Is there a means for the 5GMS AF to use the NF discovery API on the NRF to query the status of the 5GMS AS instances it is managing?

davidjwbbc commented 1 year ago

Does the 5GMS AS not already provide a heartbeat to the NRF?

At present there is no code to cause the application server to register with the NRF. Should there be? Or should the AS's be handled by the AF?

Is there a means for the 5GMS AF to use the NF discovery API on the NRF to query the status of the 5GMS AS instances it is managing?

Only if we register a service with the NRF that's provided by the AS, then we have the difficulty of determining which AS's a particular AF should be managing.

rjb1000 commented 1 year ago

I checked TS 29.510, about the procedures for a Network Function to register itself with the NRF. As we previously discovered, an NFType enumerated value "AF" is allocated in table 6.1.6.3.3-1 to allow registration of an Application Function with the NRF. Other than this Network Function type, the only other identifying field in the NFProfile is a human-readable NF instance name (e.g. "5GMS AF running in the 5G-MAG cloud"). The set of service API endpoints offered by the NF instance is described in the NFProfile.nfServices array. Table 6.1.6.2.3-1 defines an NFService.serviceName attribute (e.g. "5gms-af"). A list of vendor-specific features can also be listed.

As for Application Servers, TS 26.501 barely mentions them at all. My reading is that an Application Server is not Network Function and therefore does not register with the NRF.

TS 26.512 doesn't specify how Application Server instances in the Data Network are to be managed. In the absence of any specification, we have some freedom to propose something. It seems reasonable for the 5GMS AF to manage a set of 5GMS AS instances (which may be Edge Application Server instances).

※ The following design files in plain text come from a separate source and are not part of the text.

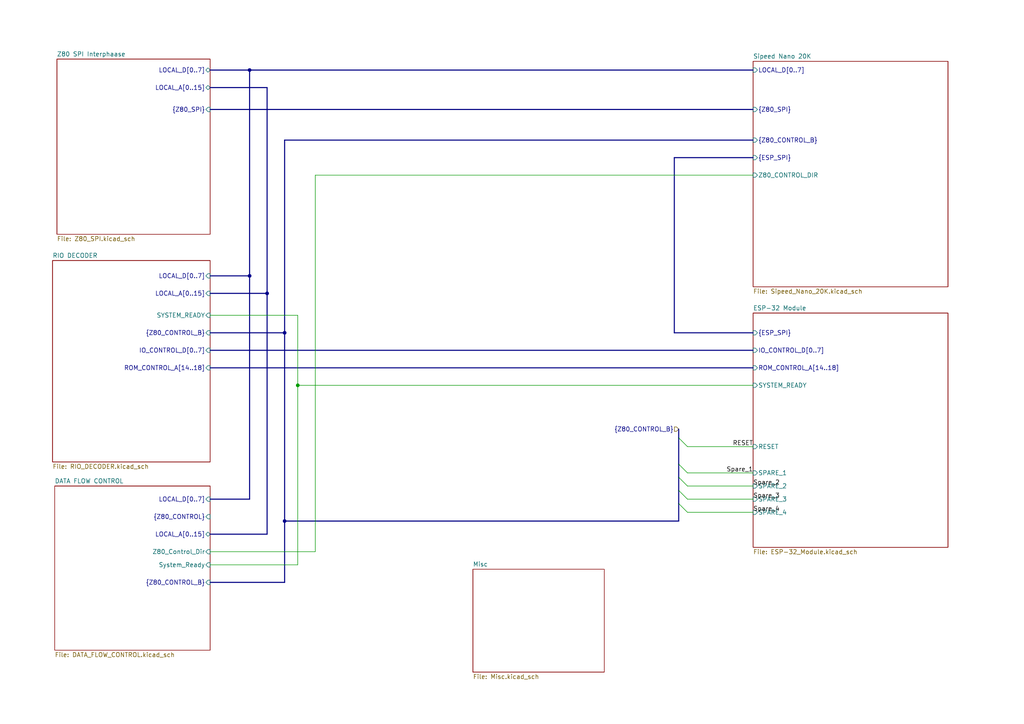
<source format=kicad_sch>
(kicad_sch
	(version 20231120)
	(generator "eeschema")
	(generator_version "8.0")
	(uuid "3f4c9c6f-2a2f-4b07-95a4-300eafec0cc9")
	(paper "A4")
	(lib_symbols)
	(bus_alias "Z80_CONTROL"
		(members "RD" "RW" "IORQ" "MEMRQ" "BUSRQ" "WAIT" "NMI" "ROMCS" "BUSACK"
			"RESET" "Spare_1" "Spare_2" "Spare_3" "Spare_4"
		)
	)
	(junction
		(at 77.47 85.09)
		(diameter 0)
		(color 0 0 0 0)
		(uuid "3be01861-855d-49f4-b589-4f752ba3b605")
	)
	(junction
		(at 82.55 151.13)
		(diameter 0)
		(color 0 0 0 0)
		(uuid "3c30e100-797d-46b0-b98d-905ec12e6b55")
	)
	(junction
		(at 86.36 111.76)
		(diameter 0)
		(color 0 0 0 0)
		(uuid "461f7aa9-a35c-4310-a25a-01bf1a72af9a")
	)
	(junction
		(at 82.55 96.52)
		(diameter 0)
		(color 0 0 0 0)
		(uuid "5f6e3aa9-1553-47a3-a2b8-8b671def4402")
	)
	(junction
		(at 72.39 20.32)
		(diameter 0)
		(color 0 0 0 0)
		(uuid "b0dd8fde-01d6-4c67-a6b7-5a8e407c86b1")
	)
	(junction
		(at 72.39 80.01)
		(diameter 0)
		(color 0 0 0 0)
		(uuid "f0b7a4f3-b682-46ff-bfae-f58a403764eb")
	)
	(bus_entry
		(at 196.85 127)
		(size 2.54 2.54)
		(stroke
			(width 0)
			(type default)
		)
		(uuid "034a8ee9-5bef-487b-97fc-ae6b94b53d3e")
	)
	(bus_entry
		(at 196.85 138.43)
		(size 2.54 2.54)
		(stroke
			(width 0)
			(type default)
		)
		(uuid "2724aed4-d31e-4642-b0c5-3582824203d5")
	)
	(bus_entry
		(at 196.85 142.24)
		(size 2.54 2.54)
		(stroke
			(width 0)
			(type default)
		)
		(uuid "7b47ca01-f6c0-4854-ab05-9f532c61b70e")
	)
	(bus_entry
		(at 196.85 134.62)
		(size 2.54 2.54)
		(stroke
			(width 0)
			(type default)
		)
		(uuid "d1c46696-61ef-4d55-b2e6-5e9825d6109e")
	)
	(bus_entry
		(at 196.85 146.05)
		(size 2.54 2.54)
		(stroke
			(width 0)
			(type default)
		)
		(uuid "f49de81c-a2e9-4e6f-9bdc-5a1c3092170e")
	)
	(wire
		(pts
			(xy 86.36 111.76) (xy 86.36 163.83)
		)
		(stroke
			(width 0)
			(type default)
		)
		(uuid "03815ac9-9953-4376-a007-fe704e5d86f3")
	)
	(bus
		(pts
			(xy 60.96 80.01) (xy 72.39 80.01)
		)
		(stroke
			(width 0)
			(type default)
		)
		(uuid "060f4561-6707-4fbd-89d3-c7b529398bee")
	)
	(bus
		(pts
			(xy 77.47 154.94) (xy 77.47 85.09)
		)
		(stroke
			(width 0)
			(type default)
		)
		(uuid "07ec50a9-4460-409e-80c0-b1472e50bdb2")
	)
	(wire
		(pts
			(xy 91.44 160.02) (xy 91.44 50.8)
		)
		(stroke
			(width 0)
			(type default)
		)
		(uuid "0a6f1f18-a688-4ca4-96f0-ec3f58ae0f91")
	)
	(bus
		(pts
			(xy 60.96 106.68) (xy 218.44 106.68)
		)
		(stroke
			(width 0)
			(type default)
		)
		(uuid "119adca6-7c6b-4f1a-aedb-fbaa9254296d")
	)
	(wire
		(pts
			(xy 199.39 140.97) (xy 218.44 140.97)
		)
		(stroke
			(width 0)
			(type default)
		)
		(uuid "123eaef6-6749-410e-a97d-d29a83c4ef91")
	)
	(bus
		(pts
			(xy 82.55 168.91) (xy 60.96 168.91)
		)
		(stroke
			(width 0)
			(type default)
		)
		(uuid "1c647aee-d6da-44fe-9fc3-573a2a320a1d")
	)
	(bus
		(pts
			(xy 196.85 138.43) (xy 196.85 142.24)
		)
		(stroke
			(width 0)
			(type default)
		)
		(uuid "268265e2-9733-470c-9906-54a7a89ae9db")
	)
	(bus
		(pts
			(xy 77.47 25.4) (xy 77.47 85.09)
		)
		(stroke
			(width 0)
			(type default)
		)
		(uuid "3402e78f-f5b5-4350-a9f9-0c4c5c2f68c8")
	)
	(bus
		(pts
			(xy 60.96 144.78) (xy 72.39 144.78)
		)
		(stroke
			(width 0)
			(type default)
		)
		(uuid "34700554-3ce0-418c-9c70-3e54ba719387")
	)
	(bus
		(pts
			(xy 218.44 45.72) (xy 195.58 45.72)
		)
		(stroke
			(width 0)
			(type default)
		)
		(uuid "37890201-4df3-4642-a676-7e9d2a615a53")
	)
	(bus
		(pts
			(xy 196.85 134.62) (xy 196.85 138.43)
		)
		(stroke
			(width 0)
			(type default)
		)
		(uuid "41145411-8f1c-450f-b35b-6ad06fb4713c")
	)
	(bus
		(pts
			(xy 82.55 151.13) (xy 196.85 151.13)
		)
		(stroke
			(width 0)
			(type default)
		)
		(uuid "57a8a6c8-f729-47d9-a419-94f18884ecb0")
	)
	(bus
		(pts
			(xy 218.44 40.64) (xy 82.55 40.64)
		)
		(stroke
			(width 0)
			(type default)
		)
		(uuid "5a8714c3-ba0f-4b6e-9a0a-b9008e53514f")
	)
	(bus
		(pts
			(xy 77.47 85.09) (xy 60.96 85.09)
		)
		(stroke
			(width 0)
			(type default)
		)
		(uuid "5d08959d-c6d7-4b86-b9ee-e6d20da16601")
	)
	(wire
		(pts
			(xy 199.39 148.59) (xy 218.44 148.59)
		)
		(stroke
			(width 0)
			(type default)
		)
		(uuid "663628b7-25a9-4bb3-8a30-85e1648e9f3a")
	)
	(bus
		(pts
			(xy 82.55 96.52) (xy 82.55 151.13)
		)
		(stroke
			(width 0)
			(type default)
		)
		(uuid "6940c567-b2f7-43df-bda1-b3a696fd5678")
	)
	(wire
		(pts
			(xy 199.39 137.16) (xy 218.44 137.16)
		)
		(stroke
			(width 0)
			(type default)
		)
		(uuid "703fd5d0-894a-4c64-9d41-7376f2d7e4b6")
	)
	(wire
		(pts
			(xy 86.36 111.76) (xy 218.44 111.76)
		)
		(stroke
			(width 0)
			(type default)
		)
		(uuid "71da4d2d-052d-40ee-862c-b8535577638d")
	)
	(bus
		(pts
			(xy 196.85 146.05) (xy 196.85 151.13)
		)
		(stroke
			(width 0)
			(type default)
		)
		(uuid "76369793-493d-4de4-a76b-81691f56613b")
	)
	(wire
		(pts
			(xy 199.39 129.54) (xy 218.44 129.54)
		)
		(stroke
			(width 0)
			(type default)
		)
		(uuid "782011aa-891e-42a6-815f-098c419d1668")
	)
	(bus
		(pts
			(xy 72.39 20.32) (xy 218.44 20.32)
		)
		(stroke
			(width 0)
			(type default)
		)
		(uuid "7a8ee0d0-9354-4a1b-ad19-c81a055b41af")
	)
	(wire
		(pts
			(xy 199.39 144.78) (xy 218.44 144.78)
		)
		(stroke
			(width 0)
			(type default)
		)
		(uuid "7bf1e479-6089-4363-b9da-01a9f74f884e")
	)
	(bus
		(pts
			(xy 72.39 20.32) (xy 72.39 80.01)
		)
		(stroke
			(width 0)
			(type default)
		)
		(uuid "7c721200-8afb-4c9f-ad98-ffcd54b33ad6")
	)
	(bus
		(pts
			(xy 60.96 101.6) (xy 218.44 101.6)
		)
		(stroke
			(width 0)
			(type default)
		)
		(uuid "831baf27-23cc-4717-b22f-75eb7a36f619")
	)
	(wire
		(pts
			(xy 91.44 50.8) (xy 218.44 50.8)
		)
		(stroke
			(width 0)
			(type default)
		)
		(uuid "891215ad-1689-4f0a-b11c-484ee2d0f376")
	)
	(bus
		(pts
			(xy 82.55 40.64) (xy 82.55 96.52)
		)
		(stroke
			(width 0)
			(type default)
		)
		(uuid "891e5fcd-ad49-49f3-9d90-eb7fd73b4dec")
	)
	(wire
		(pts
			(xy 60.96 160.02) (xy 91.44 160.02)
		)
		(stroke
			(width 0)
			(type default)
		)
		(uuid "903b905d-f6a1-482c-b185-266f2049e786")
	)
	(bus
		(pts
			(xy 82.55 151.13) (xy 82.55 168.91)
		)
		(stroke
			(width 0)
			(type default)
		)
		(uuid "92b7c3a0-56e8-4dbc-8f27-29efb28b0ff9")
	)
	(bus
		(pts
			(xy 72.39 144.78) (xy 72.39 80.01)
		)
		(stroke
			(width 0)
			(type default)
		)
		(uuid "93144d93-d144-4c5a-9b1e-a210686a45a0")
	)
	(wire
		(pts
			(xy 60.96 91.44) (xy 86.36 91.44)
		)
		(stroke
			(width 0)
			(type default)
		)
		(uuid "97a5bc52-733c-4b37-a0d8-e7191e97d01d")
	)
	(bus
		(pts
			(xy 72.39 20.32) (xy 60.96 20.32)
		)
		(stroke
			(width 0)
			(type default)
		)
		(uuid "a0cbf9cf-bb6d-499a-9dbb-029165327aa9")
	)
	(bus
		(pts
			(xy 195.58 45.72) (xy 195.58 96.52)
		)
		(stroke
			(width 0)
			(type default)
		)
		(uuid "aa9f29c8-bb1c-41b2-b0ae-78f252093c0d")
	)
	(bus
		(pts
			(xy 196.85 124.46) (xy 196.85 127)
		)
		(stroke
			(width 0)
			(type default)
		)
		(uuid "abf7a172-677a-4084-b475-568417e61fa7")
	)
	(bus
		(pts
			(xy 196.85 142.24) (xy 196.85 146.05)
		)
		(stroke
			(width 0)
			(type default)
		)
		(uuid "ae907a38-2b5d-4979-a2dc-ce43984760ab")
	)
	(wire
		(pts
			(xy 86.36 163.83) (xy 60.96 163.83)
		)
		(stroke
			(width 0)
			(type default)
		)
		(uuid "b2ab485d-8e84-49b7-b433-add8ca8e8c4e")
	)
	(bus
		(pts
			(xy 60.96 31.75) (xy 218.44 31.75)
		)
		(stroke
			(width 0)
			(type default)
		)
		(uuid "b51177a6-b953-44d1-9e08-b7150d854435")
	)
	(bus
		(pts
			(xy 196.85 127) (xy 196.85 134.62)
		)
		(stroke
			(width 0)
			(type default)
		)
		(uuid "cee08633-619e-4a09-bc46-c8a30474c8bf")
	)
	(bus
		(pts
			(xy 60.96 154.94) (xy 77.47 154.94)
		)
		(stroke
			(width 0)
			(type default)
		)
		(uuid "e08e2653-e1fe-4524-9377-b2dc53d74a17")
	)
	(bus
		(pts
			(xy 60.96 25.4) (xy 77.47 25.4)
		)
		(stroke
			(width 0)
			(type default)
		)
		(uuid "e4b97ade-1813-4054-96fe-c5b4523342ca")
	)
	(bus
		(pts
			(xy 195.58 96.52) (xy 218.44 96.52)
		)
		(stroke
			(width 0)
			(type default)
		)
		(uuid "e4bc1f33-1022-411f-8648-9a622bc637b0")
	)
	(wire
		(pts
			(xy 86.36 91.44) (xy 86.36 111.76)
		)
		(stroke
			(width 0)
			(type default)
		)
		(uuid "e4f85722-30e3-40e6-b3d8-f2c296f63e80")
	)
	(bus
		(pts
			(xy 60.96 96.52) (xy 82.55 96.52)
		)
		(stroke
			(width 0)
			(type default)
		)
		(uuid "ee7bd5b3-5d33-419d-a5b1-7c6015cce45b")
	)
	(label "Spare_3"
		(at 218.44 144.78 0)
		(effects
			(font
				(size 1.27 1.27)
			)
			(justify left bottom)
		)
		(uuid "4ff28f15-b11f-4d6e-866c-cd2eaf453a1b")
	)
	(label "Spare_1"
		(at 218.44 137.16 180)
		(effects
			(font
				(size 1.27 1.27)
			)
			(justify right bottom)
		)
		(uuid "652cabf6-7621-4396-a34f-018f82fc78ba")
	)
	(label "Spare_2"
		(at 218.44 140.97 0)
		(effects
			(font
				(size 1.27 1.27)
			)
			(justify left bottom)
		)
		(uuid "be271ca9-6c76-4e04-bfc1-10a5fbe961bc")
	)
	(label "Spare_4"
		(at 218.44 148.59 0)
		(effects
			(font
				(size 1.27 1.27)
			)
			(justify left bottom)
		)
		(uuid "c0251f29-f262-402d-89f7-d9bd3d9f4306")
	)
	(label "RESET"
		(at 218.44 129.54 180)
		(effects
			(font
				(size 1.27 1.27)
			)
			(justify right bottom)
		)
		(uuid "d447f47d-6d90-4369-a63e-19d4939d2103")
	)
	(hierarchical_label "{Z80_CONTROL_B}"
		(shape input)
		(at 196.85 124.46 180)
		(fields_autoplaced yes)
		(effects
			(font
				(size 1.27 1.27)
			)
			(justify right)
		)
		(uuid "68b9b8f9-f9f1-4086-946a-42a1516324ee")
	)
	(sheet
		(at 15.875 140.97)
		(size 45.085 47.625)
		(fields_autoplaced yes)
		(stroke
			(width 0.1524)
			(type solid)
		)
		(fill
			(color 0 0 0 0.0000)
		)
		(uuid "3819b517-91f5-4c26-9360-680e98a2399c")
		(property "Sheetname" "DATA FLOW CONTROL"
			(at 15.875 140.2584 0)
			(effects
				(font
					(size 1.27 1.27)
				)
				(justify left bottom)
			)
		)
		(property "Sheetfile" "DATA_FLOW_CONTROL.kicad_sch"
			(at 15.875 189.1796 0)
			(effects
				(font
					(size 1.27 1.27)
				)
				(justify left top)
			)
		)
		(pin "LOCAL_D[0..7]" input
			(at 60.96 144.78 0)
			(effects
				(font
					(size 1.27 1.27)
				)
				(justify right)
			)
			(uuid "9e70213b-1e82-47a7-99f3-278c99896ec5")
		)
		(pin "{Z80_CONTROL}" input
			(at 60.96 149.86 0)
			(effects
				(font
					(size 1.27 1.27)
				)
				(justify right)
			)
			(uuid "e38cb8a9-813c-4283-9d31-79d27c06971e")
		)
		(pin "LOCAL_A[0..15]" bidirectional
			(at 60.96 154.94 0)
			(effects
				(font
					(size 1.27 1.27)
				)
				(justify right)
			)
			(uuid "2da63f0e-e7a1-4643-957b-1eff746b50fd")
		)
		(pin "Z80_Control_Dir" input
			(at 60.96 160.02 0)
			(effects
				(font
					(size 1.27 1.27)
				)
				(justify right)
			)
			(uuid "a2a653b5-5e72-442b-8b89-2fce9591f577")
		)
		(pin "System_Ready" input
			(at 60.96 163.83 0)
			(effects
				(font
					(size 1.27 1.27)
				)
				(justify right)
			)
			(uuid "1545a29a-9580-45b4-9296-83d192f78ca3")
		)
		(pin "{Z80_CONTROL_B}" input
			(at 60.96 168.91 0)
			(effects
				(font
					(size 1.27 1.27)
				)
				(justify right)
			)
			(uuid "cd43e12e-fb1c-4f7e-b043-4e62bbd71d9a")
		)
		(instances
			(project "FujiNet 4.0"
				(path "/3f4c9c6f-2a2f-4b07-95a4-300eafec0cc9"
					(page "6")
				)
			)
		)
	)
	(sheet
		(at 218.44 90.805)
		(size 56.515 67.945)
		(fields_autoplaced yes)
		(stroke
			(width 0.1524)
			(type solid)
		)
		(fill
			(color 0 0 0 0.0000)
		)
		(uuid "77b39b7d-8cf6-4059-851d-f3b7e070a985")
		(property "Sheetname" "ESP-32 Module"
			(at 218.44 90.0934 0)
			(effects
				(font
					(size 1.27 1.27)
				)
				(justify left bottom)
			)
		)
		(property "Sheetfile" "ESP-32_Module.kicad_sch"
			(at 218.44 159.3346 0)
			(effects
				(font
					(size 1.27 1.27)
				)
				(justify left top)
			)
		)
		(pin "{ESP_SPI}" input
			(at 218.44 96.52 180)
			(effects
				(font
					(size 1.27 1.27)
				)
				(justify left)
			)
			(uuid "858c7b16-2614-42db-978c-e3ae09e8a2ad")
		)
		(pin "SPARE_3" input
			(at 218.44 144.78 180)
			(effects
				(font
					(size 1.27 1.27)
				)
				(justify left)
			)
			(uuid "9e6bd2a7-27f3-49c9-b49a-adfce6ed7003")
		)
		(pin "RESET" input
			(at 218.44 129.54 180)
			(effects
				(font
					(size 1.27 1.27)
				)
				(justify left)
			)
			(uuid "744f5793-415e-49a3-8d31-2eb62612f4b3")
		)
		(pin "IO_CONTROL_D[0..7]" input
			(at 218.44 101.6 180)
			(effects
				(font
					(size 1.27 1.27)
				)
				(justify left)
			)
			(uuid "5057c328-4abb-4025-bcc8-f68b0007a94f")
		)
		(pin "ROM_CONTROL_A[14..18]" input
			(at 218.44 106.68 180)
			(effects
				(font
					(size 1.27 1.27)
				)
				(justify left)
			)
			(uuid "72e5d3ab-42f7-4ea5-8ef4-0e0e1a17c742")
		)
		(pin "SPARE_4" input
			(at 218.44 148.59 180)
			(effects
				(font
					(size 1.27 1.27)
				)
				(justify left)
			)
			(uuid "bd863654-e39f-4a0f-a548-c018b781e553")
		)
		(pin "SPARE_1" input
			(at 218.44 137.16 180)
			(effects
				(font
					(size 1.27 1.27)
				)
				(justify left)
			)
			(uuid "1bd26ab5-954a-44bc-9215-25ae16daf5ec")
		)
		(pin "SYSTEM_READY" input
			(at 218.44 111.76 180)
			(effects
				(font
					(size 1.27 1.27)
				)
				(justify left)
			)
			(uuid "48f928ed-c091-4978-a950-1cd90b6e5478")
		)
		(pin "SPARE_2" input
			(at 218.44 140.97 180)
			(effects
				(font
					(size 1.27 1.27)
				)
				(justify left)
			)
			(uuid "c7a39f08-57c4-4004-a852-406b7678bf86")
		)
		(instances
			(project "FujiNet 4.0"
				(path "/3f4c9c6f-2a2f-4b07-95a4-300eafec0cc9"
					(page "8")
				)
			)
		)
	)
	(sheet
		(at 218.44 17.78)
		(size 56.515 65.405)
		(fields_autoplaced yes)
		(stroke
			(width 0.1524)
			(type solid)
		)
		(fill
			(color 0 0 0 0.0000)
		)
		(uuid "b1fc653d-53e5-4026-a1f1-1de1c7ce3f12")
		(property "Sheetname" "Sipeed Nano 20K"
			(at 218.44 17.0684 0)
			(effects
				(font
					(size 1.27 1.27)
				)
				(justify left bottom)
			)
		)
		(property "Sheetfile" "Sipeed_Nano_20K.kicad_sch"
			(at 218.44 83.7696 0)
			(effects
				(font
					(size 1.27 1.27)
				)
				(justify left top)
			)
		)
		(pin "LOCAL_D[0..7]" input
			(at 218.44 20.32 180)
			(effects
				(font
					(size 1.27 1.27)
				)
				(justify left)
			)
			(uuid "43787375-32aa-4fc4-8ec5-869c83d82a2f")
		)
		(pin "{Z80_SPI}" input
			(at 218.44 31.75 180)
			(effects
				(font
					(size 1.27 1.27)
				)
				(justify left)
			)
			(uuid "31922279-3c1b-40a4-8494-18f582e10057")
		)
		(pin "{Z80_CONTROL_B}" input
			(at 218.44 40.64 180)
			(effects
				(font
					(size 1.27 1.27)
				)
				(justify left)
			)
			(uuid "2015c8d1-0074-4870-8a21-85182044c26d")
		)
		(pin "{ESP_SPI}" input
			(at 218.44 45.72 180)
			(effects
				(font
					(size 1.27 1.27)
				)
				(justify left)
			)
			(uuid "b838f702-93ae-4e46-a3af-54218341052e")
		)
		(pin "Z80_CONTROL_DIR" input
			(at 218.44 50.8 180)
			(effects
				(font
					(size 1.27 1.27)
				)
				(justify left)
			)
			(uuid "cd996f6f-26cf-4238-9e47-fc96e4cd514b")
		)
		(instances
			(project "FujiNet 4.0"
				(path "/3f4c9c6f-2a2f-4b07-95a4-300eafec0cc9"
					(page "7")
				)
			)
		)
	)
	(sheet
		(at 137.16 165.1)
		(size 38.1 29.845)
		(fields_autoplaced yes)
		(stroke
			(width 0.1524)
			(type solid)
		)
		(fill
			(color 0 0 0 0.0000)
		)
		(uuid "da538b34-03c1-4694-becc-e452b358138d")
		(property "Sheetname" "Misc"
			(at 137.16 164.3884 0)
			(effects
				(font
					(size 1.27 1.27)
				)
				(justify left bottom)
			)
		)
		(property "Sheetfile" "Misc.kicad_sch"
			(at 137.16 195.5296 0)
			(effects
				(font
					(size 1.27 1.27)
				)
				(justify left top)
			)
		)
		(instances
			(project "FujiNet 4.0"
				(path "/3f4c9c6f-2a2f-4b07-95a4-300eafec0cc9"
					(page "9")
				)
			)
		)
	)
	(sheet
		(at 16.51 17.145)
		(size 44.45 50.8)
		(fields_autoplaced yes)
		(stroke
			(width 0.1524)
			(type solid)
		)
		(fill
			(color 0 0 0 0.0000)
		)
		(uuid "e89e02ac-97b1-4ed7-9215-dbe6f0f0ecbc")
		(property "Sheetname" "Z80 SPI Interphaase"
			(at 16.51 16.4334 0)
			(effects
				(font
					(size 1.27 1.27)
				)
				(justify left bottom)
			)
		)
		(property "Sheetfile" "Z80_SPI.kicad_sch"
			(at 16.51 68.5296 0)
			(effects
				(font
					(size 1.27 1.27)
				)
				(justify left top)
			)
		)
		(pin "LOCAL_D[0..7]" bidirectional
			(at 60.96 20.32 0)
			(effects
				(font
					(size 1.27 1.27)
				)
				(justify right)
			)
			(uuid "bcc5a6cd-035c-4476-8fe9-6bef1aa6478e")
		)
		(pin "LOCAL_A[0..15]" bidirectional
			(at 60.96 25.4 0)
			(effects
				(font
					(size 1.27 1.27)
				)
				(justify right)
			)
			(uuid "286a6f22-ca4d-4ebf-bef5-2af0f1553380")
		)
		(pin "{Z80_SPI}" input
			(at 60.96 31.75 0)
			(effects
				(font
					(size 1.27 1.27)
				)
				(justify right)
			)
			(uuid "2c0a8a87-a9a3-455d-b3ee-6ec542222b2f")
		)
		(instances
			(project "FujiNet 4.0"
				(path "/3f4c9c6f-2a2f-4b07-95a4-300eafec0cc9"
					(page "2")
				)
			)
		)
	)
	(sheet
		(at 15.24 75.565)
		(size 45.72 58.42)
		(fields_autoplaced yes)
		(stroke
			(width 0.1524)
			(type solid)
		)
		(fill
			(color 0 0 0 0.0000)
		)
		(uuid "f5c6edd0-e00d-4cd9-84d8-e97bc3b54145")
		(property "Sheetname" "RIO DECODER"
			(at 15.24 74.8534 0)
			(effects
				(font
					(size 1.27 1.27)
				)
				(justify left bottom)
			)
		)
		(property "Sheetfile" "RIO_DECODER.kicad_sch"
			(at 15.24 134.5696 0)
			(effects
				(font
					(size 1.27 1.27)
				)
				(justify left top)
			)
		)
		(pin "ROM_CONTROL_A[14..18]" input
			(at 60.96 106.68 0)
			(effects
				(font
					(size 1.27 1.27)
				)
				(justify right)
			)
			(uuid "362e2aca-e350-4c0b-92cd-34297aeffcdb")
		)
		(pin "LOCAL_D[0..7]" input
			(at 60.96 80.01 0)
			(effects
				(font
					(size 1.27 1.27)
				)
				(justify right)
			)
			(uuid "8a61f326-a491-4b9c-b254-016d15bc628e")
		)
		(pin "SYSTEM_READY" input
			(at 60.96 91.44 0)
			(effects
				(font
					(size 1.27 1.27)
				)
				(justify right)
			)
			(uuid "6a35ef45-c2ec-4503-872e-55668acaa341")
		)
		(pin "{Z80_CONTROL_B}" input
			(at 60.96 96.52 0)
			(effects
				(font
					(size 1.27 1.27)
				)
				(justify right)
			)
			(uuid "2e51a56d-963d-4a65-ae1d-666e9bdb568f")
		)
		(pin "IO_CONTROL_D[0..7]" input
			(at 60.96 101.6 0)
			(effects
				(font
					(size 1.27 1.27)
				)
				(justify right)
			)
			(uuid "4333610f-8fe6-4937-9656-e84805a11b76")
		)
		(pin "LOCAL_A[0..15]" input
			(at 60.96 85.09 0)
			(effects
				(font
					(size 1.27 1.27)
				)
				(justify right)
			)
			(uuid "29011ede-9576-46b4-b7fb-c4e3c7c264f5")
		)
		(instances
			(project "FujiNet 4.0"
				(path "/3f4c9c6f-2a2f-4b07-95a4-300eafec0cc9"
					(page "5")
				)
			)
		)
	)
	(sheet_instances
		(path "/"
			(page "1")
		)
	)
)
</source>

Implementing a heartbeat at reference point M3 seems like a reasonable way for a 5GMS AS to report health and load to its managing 5GMS AF.

We should try to follow the design pattern of the _NnrfNFManagement service laid down in clause 5.2 of TS 29.510, in particular the PUT-based NFRegister service operation at clause 5.2.2.2 and the heatbeat described under the PATCH-based NFUpdate service operation at clause 5.2.2.3.2.

The service could be called _M3ASManagement, for example.